Pre-Training on In Vitro and Fine-Tuning on Patient-Derived Data Improves Deep Neural Networks for Anti-Cancer Drug-Sensitivity Prediction
, Pascal Iversen 1, Matthias Lienhard 2, Kristina Thedinga 2, Ralf Herwig 2 and Tobias Scheffer 1Round 1
Reviewer 1 Report
The presented manuscript is devoted to the problem of fine tuning neural networks for predicting drug effectiveness. The manuscript is well-written and seems like a completed research. However, several comments can be made. My major concern is that authors evaluate predictive performance as the Pearson correlation between predicted and measured drug sensitivity. High values of Pearson correlation does not mean good agreement between measurements, e.g. if one value is always two times greater than the other, the correlation will be perfect.There are also some minor points: - Order of model architectures presented on the Fig1 should correspond to the order they are introduced in the text. - Description of ConvNN architecture does not include what metric is being minimized - VENN diagram in the Fig2 caption should be spelled as ‘Venn’ - Pathway enrichment is not described in methods. Overall I suggest the manuscript requires minor revision.
Author Response
Response to Reviewer 1 Comments
Point 1: My major concern is that authors evaluate predictive performance as the Pearson correlation between predicted and measured drug sensitivity. High values of Pearson correlation does not mean good agreement between measurements, e.g. if one value is always two times greater than the other, the correlation will be perfect.

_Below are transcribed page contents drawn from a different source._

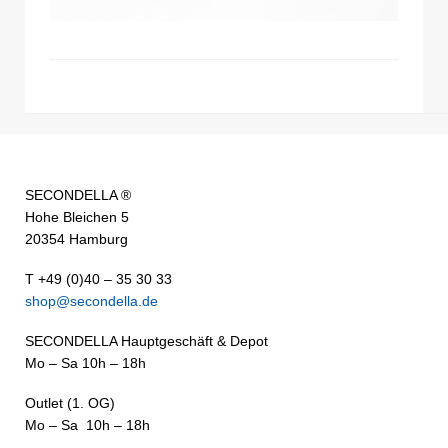
SECONDELLA ®
Hohe Bleichen 5
20354 Hamburg
T +49 (0)40 – 35 30 33
shop@secondella.de
SECONDELLA Hauptgeschäft & Depot
Mo – Sa 10h – 18h
Outlet (1. OG)
Mo – Sa 10h – 18h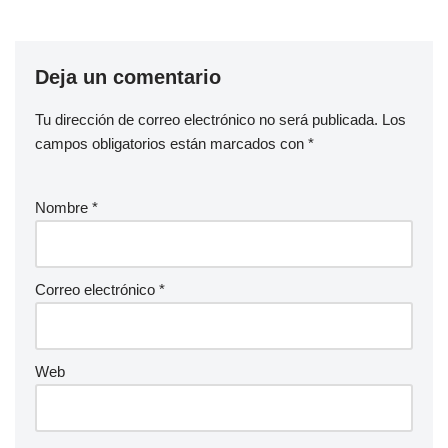
Deja un comentario
Tu dirección de correo electrónico no será publicada.
Los
campos obligatorios están marcados con
*
Nombre
*
Correo electrónico
*
Web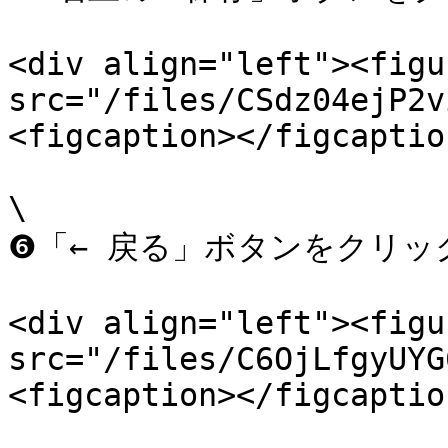
<div align="left"><figu
src="/files/CSdz04ejP2v
<figcaption></figcaptio
\

❻「← 戻る」ボタンをクリック
<div align="left"><figu
src="/files/C6OjLfgyUYG
<figcaption></figcaptio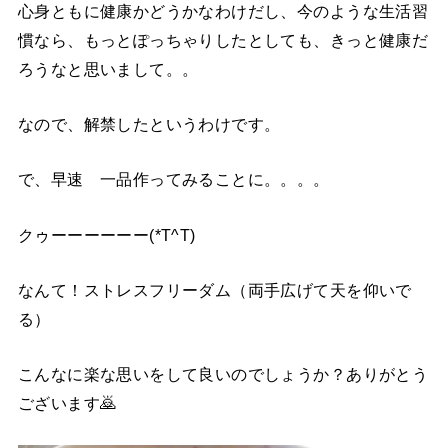
心身ともに健康かどうかなわけだし、今のような生活習
慣なら、もっとぽっちゃりしたとしても、きっと健康だ
ろうなと思いまして。。
なので、解禁したというわけです。
で、早速 一品作ってみることに。。。。
クゥーーーーーー(*T^T)
なんて！ストレスフリーダム（両手広げて天を仰いで
る）
こんなに楽な思いをして良いのでしょうか？ありがとう
ございます🙇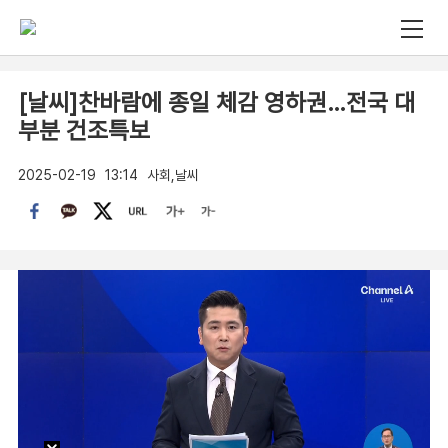
[날씨]찬바람에 종일 체감 영하권…전국 대
부분 건조특보
2025-02-19
13:14
사회,날씨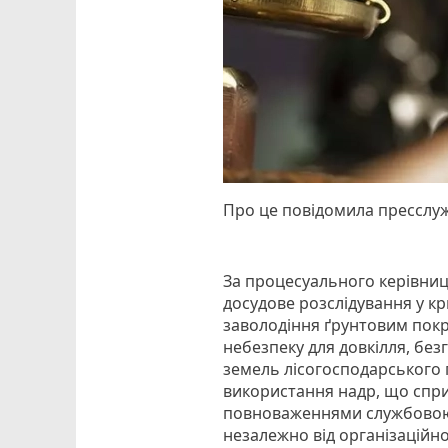
Про це повідомила пресслу
За процесуального керівниц
досудове розслідування у к
заволодіння ґрунтовим пок
небезпеку для довкілля, бе
земель лісогосподарського
використання надр, що спри
повноваженнями службовою
незалежно від організаційн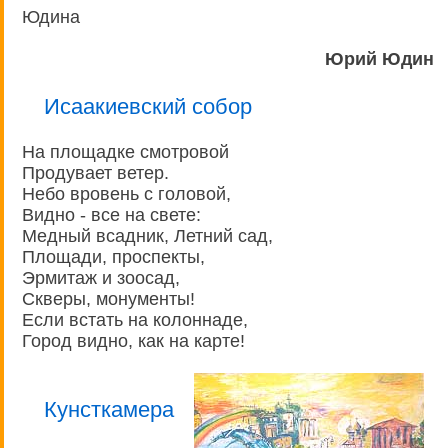
Юдина
Юрий Юдин
Исаакиевский собор
На площадке смотровой
Продувает ветер.
Небо вровень с головой,
Видно - все на свете:
Медный всадник, Летний сад,
Площади, проспекты,
Эрмитаж и зоосад,
Скверы, монументы!
Если встать на колоннаде,
Город видно, как на карте!
Кунсткамера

Response 1: We added a paragraph motivating the use of the Pearson correlation. The rationale is that in precision oncology, the goal is to identify the most promising drug candidates for a given cell line. Even if all predicted inhibitory concentrations are off by a constant factor, this goal is achieved when the predicted concentrations are perfectly correlated to the true concentrations. For drug design, the same argument applies because the goal is to identify the most promising cell lines for a given candidate drug compound. We agree that if our goal was to predict the therapy outcome, then the absolute value would be significant and the Pearson correlation would not be an appropriate metric.
Furthermore, we also added a small paragraph using the MSE as evaluation metric in the results section to address this issue.

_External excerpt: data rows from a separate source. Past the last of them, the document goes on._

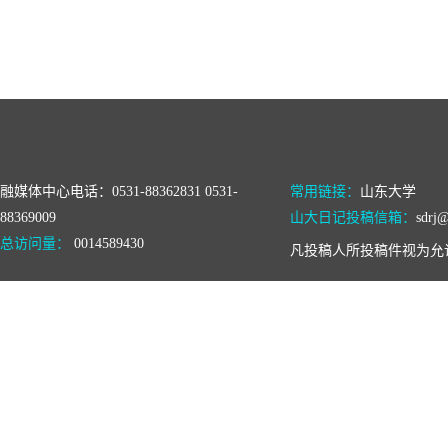
融媒体中心电话：0531-88362831 0531-
常用链接：
山东大学
88369009
山大日记投稿信箱：
sdrj@
总访问量：
0014589430
凡投稿人所投稿件视为允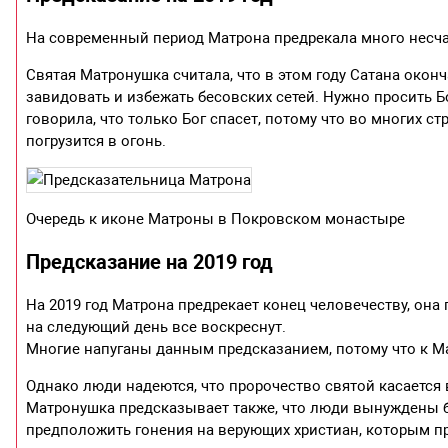
На современный период Матрона предрекала много несча
Святая Матронушка считала, что в этом году Сатана окон
завидовать и избежать бесовских сетей. Нужно просить Бо
говорила, что только Бог спасет, потому что во многих с
погрузится в огонь.
Очередь к иконе Матроны в Покровском монастыре
Предсказание на 2019 год
На 2019 год Матрона предрекает конец человечеству, она 
на следующий день все воскреснут.
Многие напуганы данным предсказанием, потому что к М
Однако люди надеются, что пророчество святой касается
Матронушка предсказывает также, что люди вынуждены бу
предположить гонения на верующих христиан, которым при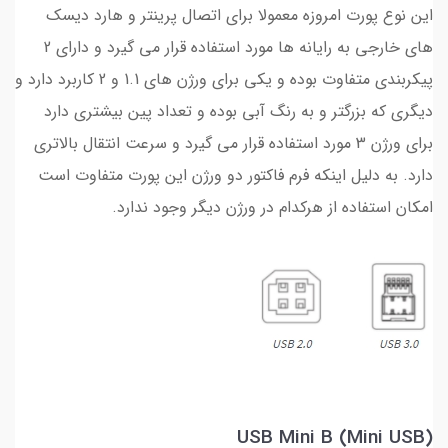
این نوع پورت امروزه معمولا برای اتصال پرینتر و هارد دیسک
های خارجی به رایانه ها مورد استفاده قرار می گیرد و دارای 2
پیکربندی متفاوت بوده و یکی برای ورژن های 1.1 و 2 کاربرد دارد و
دیگری که بزرگتر و به رنگ آبی بوده و تعداد پین بیشتری دارد
برای ورژن 3 مورد استفاده قرار می گیرد و سرعت انتقال بالاتری
دارد. به دلیل اینکه فرم فاکتور دو ورژن این پورت متفاوت است
امکان استفاده از هرکدام در ورژن دیگر وجود ندارد.
USB Mini B (Mini USB)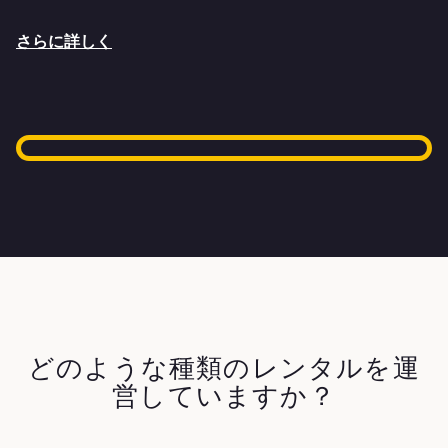
さらに詳しく
どのような種類のレンタルを運
営していますか？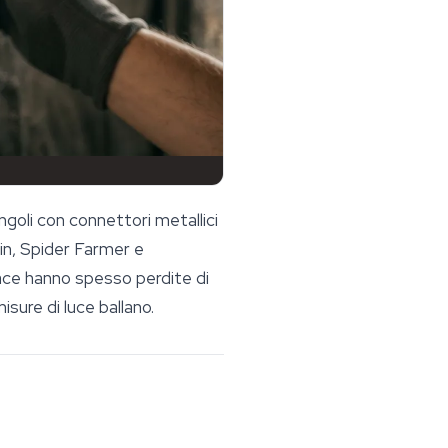
angoli con connettori metallici
in, Spider Farmer e
ce hanno spesso perdite di
misure di luce ballano.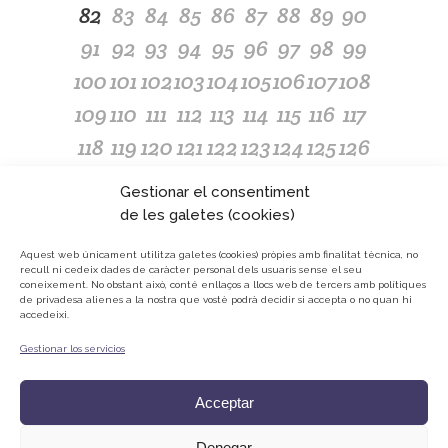
82
83
84
85
86
87
88
89
90
91
92
93
94
95
96
97
98
99
100
101
102
103
104
105
106
107
108
109
110
111
112
113
114
115
116
117
118
119
120
121
122
123
124
125
126
127
128
129
130
131
132
133
134
135
Gestionar el consentiment
136
137
138
139
140
141
142
143
144
de les galetes (cookies)
145
146
147
148
149
150
151
152
153
Aquest web únicament utilitza galetes (cookies) pròpies amb finalitat tècnica, no
recull ni cedeix dades de caràcter personal dels usuaris sense el seu
154
155
156
157
158
159
160
161
162
coneixement.
No obstant això, conté enllaços a llocs web de tercers amb polítiques
de privadesa alienes a la nostra que vostè podrà decidir si accepta o no quan hi
accedeixi.
Gestionar los servicios
© ONG Mans Mercedàries
Política de privacitat
Acceptar
Avís Legal
Cookies
Denegar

Point 2: Order of model architectures presented on the Fig1 should correspond to the order they are introduced in the text
Response 2: We changed the order in Figure 1.
Point 3: Description of ConvNN architecture does not include what metric is being minimized.
Response 3: We added the training objective in the manuscript.
Point 4: VENN diagram in the Fig2 caption should be spelled as ‘Venn’.
Response 4: Thanks for spotting this spelling mistake. We changed it.
Point 5: Pathway enrichment is not described in methods.
Response 5: We added a paragraph describing how p-values for the pathway enrichment are calculated (see Section 2.5).
Reviewer 2 Report
In this manuscript, Prasse et al. aimed to pre-train deep-learning drug-sensitivity prediction models on a large data set under patients-centered construction. They explored a method for training pre-clinical anti-cancer drug-sensitivity models that are based on pre-training on in vitro drug-sensitivity data and fine-tuning on drug-sensitivity data based on patient-derived cell cultures and relevant models. The manuscript is well written and description and figures are clear and logical. However, there are only minor points that need to be addressed.
1- I am not familiar merit of pre-train deep-learning drug-sensitivity prediction models. The authors should add a flow chart to clarify this concern.
2- Statistical method description is vague. Please add pro and con of proposed approaches.
3- How the authors to validate the reliability of pre-train deep-learning drug-sensitivity prediction models in this study?
Author Response
Response to Reviewer 2 Comments
Point 1: I am not familiar merit of pre-train deep-learning drug-sensitivity prediction models. The authors should add a flow chart to clarify this concern.
Response 1: We added a new subfigure (A) in Figure 1 to show the overall Transfer Learning approach as a flow chart.
Point 2: Statistical method description is vague. Please add pro and con of proposed approaches.
Response 2: We added a motivation of using the Pearson correlation and pros and cons for this decision in Section 2.2.
Point 3: How the authors to validate the reliability of pre-train deep-learning drug-sensitivity prediction models in this study?
Response 3: Reliability on the one hand is assessed numerically by comparing predictions against the ground truth as shown in Table 2 of the manuscript. On the other hand, we assessed reliability of the predictions by exploring biological plausibility of the genes that gain high importance values by the models. Biological plausibility was judged by the strength of enrichment that the top-ranked genes achieve with respect to human pathways. We added a subsection (Section 2.5) addressing this issue. Additionally, we motivated the approach in a paragraph in the discussion section.